The Wasted Onion

President Kiwi Urges Public Not To Delete Their Old Abandoned Minecraft Xbox 360 Edition Worlds, Cites Personal Experience

President Kiwi Urges Public Not To Delete Their Old Abandoned Minecraft Xbox 360 Edition Worlds, Cites Personal Experience
4 OCTOBER 2025

THE INTERNET—Pleading with the public in a pre-recorded statement from the Crack House, wasteof President Kiwi urged the public not to delete their old Minecraft Xbox 360 worlds, citing his own personal experience as a reason for issuing the statement. “My fellow citizens, I am speaking to you from the Crack House to urge you to not delete your abandoned Minecraft Xbox 360 Edition worlds.

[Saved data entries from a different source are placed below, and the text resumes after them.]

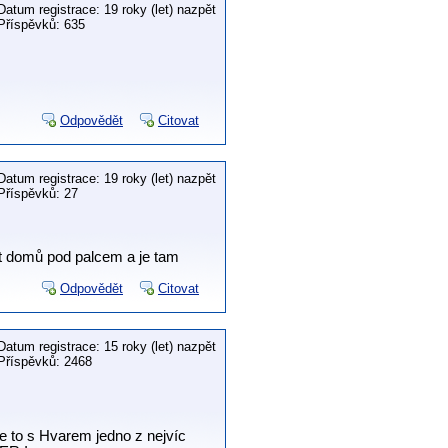
Datum registrace: 19 roky (let) nazpět
Příspěvků: 635
Odpovědět
Citovat
Datum registrace: 19 roky (let) nazpět
Příspěvků: 27
t domů pod palcem a je tam
Odpovědět
Citovat
Datum registrace: 15 roky (let) nazpět
Příspěvků: 2468
Je to s Hvarem jedno z nejvíc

Washing your old worlds to the sands of time is one of the most painful experiences one can experience, one that never truly leaves you. You may think it’s not a big deal, but trust me when I say this; it is. I myself have done this very act out of pure arrogance, thinking that losing my old world on my Xbox 360 would mean nothing to me, but in reality, I was a changed man after I did the unthinkable,” said the president as tears fell down his face. “I honestly never wanted to talk about this, about the pain of losing all of my old Minecraft worlds on my Xbox 360, my youth, gone within a blink of an eye out of my own stupidity, I will never get back what I lost. Trust me, I begged Mojang for years to give me them back, but alas, there was no way to get them back, now I must live with the trauma of never seeing Mr. Fluffy Butt again.” After completing his remarks, the video continued for another 2 minutes, with the president mourning the loss of Mr. Fluffy Butt, his dog that he tamed in one of his many now deleted Minecraft worlds. At press time, Minecraft developers Mojang sent a letter of apology to President Kiwi, with reports that the letter read “who the fuck are you and what the hell is wasteof?”